Axiom Space, a Houston-based company founded in 2016, is making significant strides in the realm of low Earth orbit (LEO) with a vision to establish its own space station. The company has already achieved noteworthy milestones, including the first-ever private citizen flight to the International Space Station (ISS) through its Ax-1 mission in April 2021. Following the success of Ax-2, the company’s second flight, which concluded in late May, Axiom Space is gearing up for Ax-3 scheduled for November. These missions have not only facilitated groundbreaking scientific experiments but have also played a pivotal role in shaping Axiom’s future space station design and operations.

In January 2020, Axiom won a contract from NASA to construct the initial commercially manufactured module for the ISS. Previously targeting completion in 2024, Axiom’s senior director of in-space solutions, David Zuniga, revealed that the first module is now set for deployment in 2026. This module will be connected to the forward port of the ISS’ Harmony module, serving as the foundation for subsequent components in Axiom’s planned space station architecture. Following this, the company plans to attach a second module in 2027, a third module in 2028, and a thermal power module before 2030. This critical addition will enable Axiom’s space station to detach from the ISS, transforming it into an independent, commercially operated LEO destination.

Simultaneously, Axiom is leveraging the valuable data obtained from its manned missions to the ISS to inform the development and functionality of its future space station modules. Tejpaul Bhatia, Axiom’s chief revenue officer, emphasized the significance of these precursor missions as learning opportunities to enhance the company’s expertise in human spaceflight. They also serve to refine Axiom’s astronaut training programs while fine-tuning their approach to low Earth orbit economy.

One notable research project, the Translational Research Institute for Space Health (TRISH) Essential Measures investigation, was conducted during the Ax-2 mission. This study involved a checklist of tests performed by the crew upon reaching orbit, utilizing physical evaluations, biological sampling, and wearable devices to assess their response and adaptation to microgravity. As Axiom’s crewmembers often lack the extensive training received by NASA astronauts, such investigations help the company better acclimate future crews to the microgravity environment and develop strategies to expedite their adjustment process.

Axiom’s primary objective is to optimize the value provided to its passengers through its space station. The initial crewed missions to the ISS play a crucial role in identifying the areas where this value lies. Zuniga explained that these missions aim to determine whether microgravity research or space manufacturing, among other possibilities, will take precedence. By tailoring their space station to meet the needs of future crews, Axiom aims to create an environment that maximizes the benefits and experiences for all on board.

Moreover, Axiom recognizes the importance of learning from NASA’s expertise in building space stations. The company has assembled a knowledgeable team experienced in human spaceflight and is collaborating closely with NASA to adhere to current ISS requirements. This partnership ensures that Axiom’s space station not only meets today’s standards but also anticipates future needs, reflecting the company’s commitment to facilitating private space travel.

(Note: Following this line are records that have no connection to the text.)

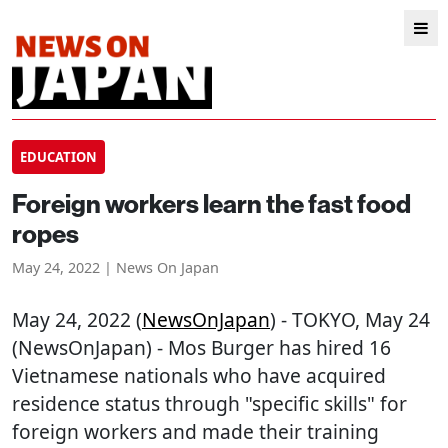
EDUCATION
Foreign workers learn the fast food
ropes
May 24, 2022 | News On Japan
May 24, 2022 (
NewsOnJapan
) - TOKYO, May 24
(NewsOnJapan) - Mos Burger has hired 16
Vietnamese nationals who have acquired
residence status through "specific skills" for
foreign workers and made their training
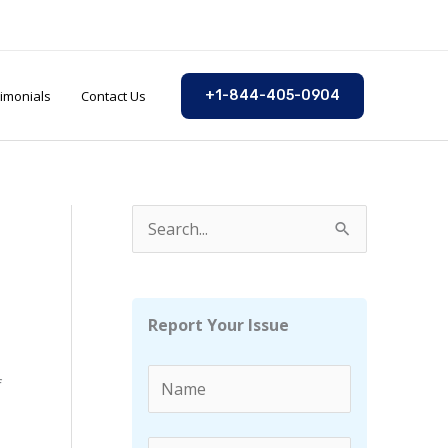
imonials
Contact Us
+1-844-405-0904
S
e
a
r
Report Your Issue
c
h
f
f
o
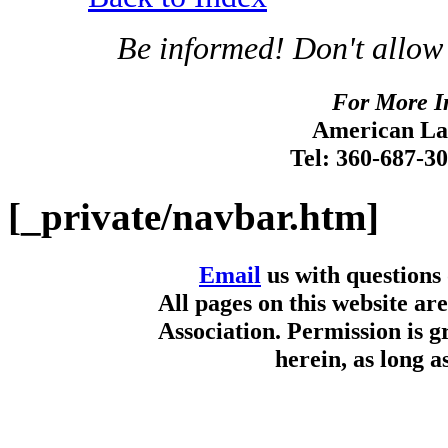
Be informed! Don't allow
For More I
American Lan
Tel: 360-687-3
[_private/navbar.htm]
Email
us with questions
All pages on this website a
Association. Permission is g
herein, as long a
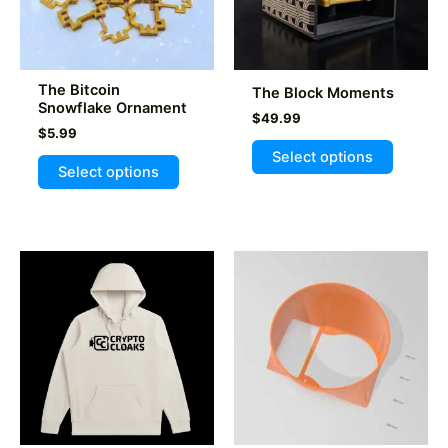
The Bitcoin
The Block Moments
Snowflake Ornament
$
49.99
$
5.99
This
Select options
This
product
Select options
product
has
has
multiple
multiple
variants
variants.
The
The
options
options
may
may
be
be
chosen
chosen
on
on
the
the
product
product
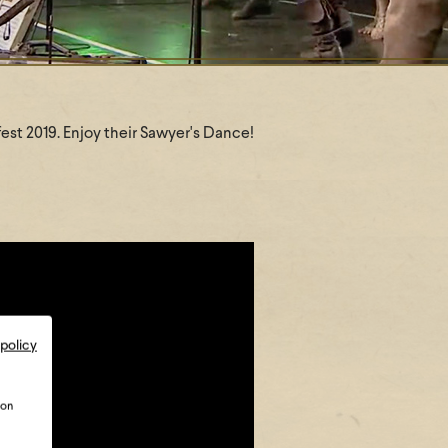
efest 2019. Enjoy their Sawyer's Dance!
 policy
ion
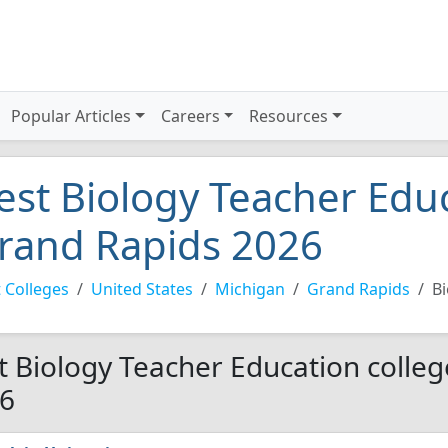
Popular Articles
Careers
Resources
est Biology Teacher Educ
rand Rapids 2026
 Colleges
United States
Michigan
Grand Rapids
Bi
t Biology Teacher Education colleg
6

As Axiom Space continues to push boundaries and break new ground, its comprehensive approach to space station design and operations positions it as a frontrunner in the burgeoning field of low Earth orbit. By leveraging valuable data, collaborating with industry experts, and keeping an eye on future possibilities, Axiom is poised to reshape the landscape of human space exploration and create unprecedented opportunities for commercial space travel.